Monday, September 8, 2008

Lessons learned from Code Ruler

Our instructor provided us with an assignment to implement an AI script for CodeRuler, a game that was created by IBM. You can find the official site here:

CodeRuler: http://www.alphaworks.ibm.com/tech/coderuler

The Premise
You are a ruler who has been given a castle, 10 peasants, and 10 knights. Peasants can capture land, garnering you points and faster reinforcements from your castle, but die to one swift blow from a knight. Knights can kill opposing peasants and knights and capture castles, and castles themselves will provide provide a new peasant or knight every few seconds, faster if you own more land. Points are gathered from killing the enemy and capturing their castles, as well as claiming land and having surviving units at the end of the game. Of course, the player with the highest number of points wins. The twist to this game, however, is that the player has no direct control over the units and must write an AI script in Java that will be used to control them.

The Implementation
For this assignment, we were assigned partners to work with and I had the pleasure of working with Tyler Wolff. The strategy that we decided to implement was to have the peasants capture land in a 'fill' fashion by moving up and down until it encounters a square already captured, then moving left and right one block and repeating the same process. The implementation for the peasants is actually quite simple since they can't do anything except this one function.

CodeRuler showing our 'fill' implementation for peasants

The meat of where the coding is, at least in my opinion, is writing an effective AI for the knights. Because the knights are the ones that have the biggest impact on the outcome of the game, we decided to focus most of our efforts on writing an effective strategy for them. What we ultimately decided on was to eliminate the biggest threat first - the enemy knights, and then take care of the other units only when there are no knights to oppose ours. To that end, we try to 'gang up' on a single knight by picking one that's closest to one of our knights and then sending all of our knights to kill that single one. Unlike peasants, knights have health and it takes several attacks to bring one down, so focusing the attacks should prove more effective than randomly selecting targets.

★ ★ ★ ★ ★

§ **What you need to do**
Carry on the blog post about writing a CodeRuler AI, picking up right after its last sentence. The material below comes from a different source than the post above.

§ **Information provided**
★ ★ ★ ★ ★

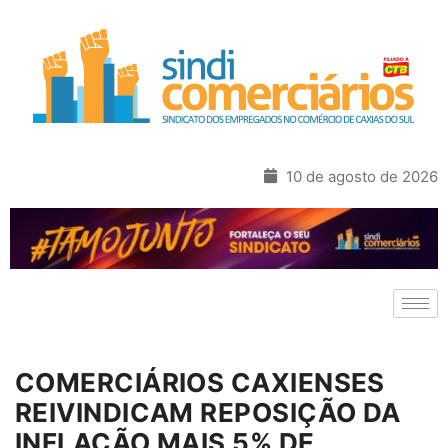
10 de agosto de 2026
COMERCIÁRIOS CAXIENSES
REIVINDICAM REPOSIÇÃO DA
INFLAÇÃO MAIS 5% DE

★ ★ ★ ★ ★

§ **Your response**
However, there are some other factors to consider. Since only one unit can occupy any given space at any time, a situation can occur where all the knights try to go towards one enemy unit but get stuck behind each other, forming a line that's easily defeated. This is because when the knights try to move to a square already occupied by a friendly knight, they can't do so and therefore stop in their tracks, essentially wasting a turn. The fix for that was to make them turn 45 degrees to the left or right and attempt to head in that direction instead, moving around the knight rather than bumping into him repeatedly. This code worked quite well and improved our results drastically. We even took it one step further and added an additional check to see if there is an enemy in the new direction and to attack it if there is. However, the code only performs 2 checks and if both spaces are occupied by friendly units, the knight will not move or attack.

If all the enemy knights are dead or if a castle happens to be closer than the closest enemy knight, the knights will attempt to capture the castle. The process of capturing a castle is the same as capturing land, except only a knight can do it. After all the enemy knights and castles are killed and captured, the knights will then go after the closest peasant. Our code is written so that if there is already a knight chasing after a peasant, another knight will not join the chase and will instead pick a random direction to move in until it finds a peasant that is not being pursued by another knight. This strategy works best if the knights are spread out, as each knight can chase down a different peasant, but does not work so well if they are bunched together because they will all see one peasant as the closest one, but only one knight will chase after it while the rest move in random directions. However, at this point the enemy has no castles and no knights, so the player has essentially won and killing the peasants slowly or quickly has little bearing on the final outcome.

Playtesting
So all this is good in theory, but how does it hold up against other AIs? Although we couldn't test our AI against the other groups that also worked on this assignment, we did manage to test it with the built-in AIs and the results were impressive:

Our AI vs. Migrant Ruler
Trial 1: 864 vs. 0
Trial 2: 812 vs. 0
Trial 3: 639 vs. 0

Our AI vs. Gang Up Ruler
Trial 1: 712 vs. 84
Trial 2: 739 vs. 133
Trial 3: 809 vs. 60

Our AI vs. Smart Split Up Ruler
Trial 1: 788 vs. 70
Trial 2: 797 vs. 86
Trial 3: 801 vs. 58

Our strategy was very effective in eliminating the enemy knights and our AI can easily win any one-on-one match. We even tried it with a 6-player free-for-all and our AI can win up to 70% of the games. There is only one potential problem; CodeRuler imposes a time limit on how long it takes code to run, a mere 0.5 seconds every turn. Because our code contains a large amount of loops and checks, it can reach this limit, especially when the knights are going after the peasants. When this limit is exceeded, CodeRuler will stop the AI script from running, although all the other AIs will continue to run, leading to a situation where your units sit there and don't do anything at all while the enemy wipes out your forces with impunity. This would be a good way to impose a cap on the amount of logic that people can program in and would strike a good balance between complexity and optimizations, except for one problem: it is completely dependent on how fast the computer is that CodeRuler is being run on. Someone with a faster system will be able to implement more complex code than someone with a slower computer. In my opinion, there needs to be a better way to impose this limit because even amongst our small class of 20 students, there is a big variance between computer speeds.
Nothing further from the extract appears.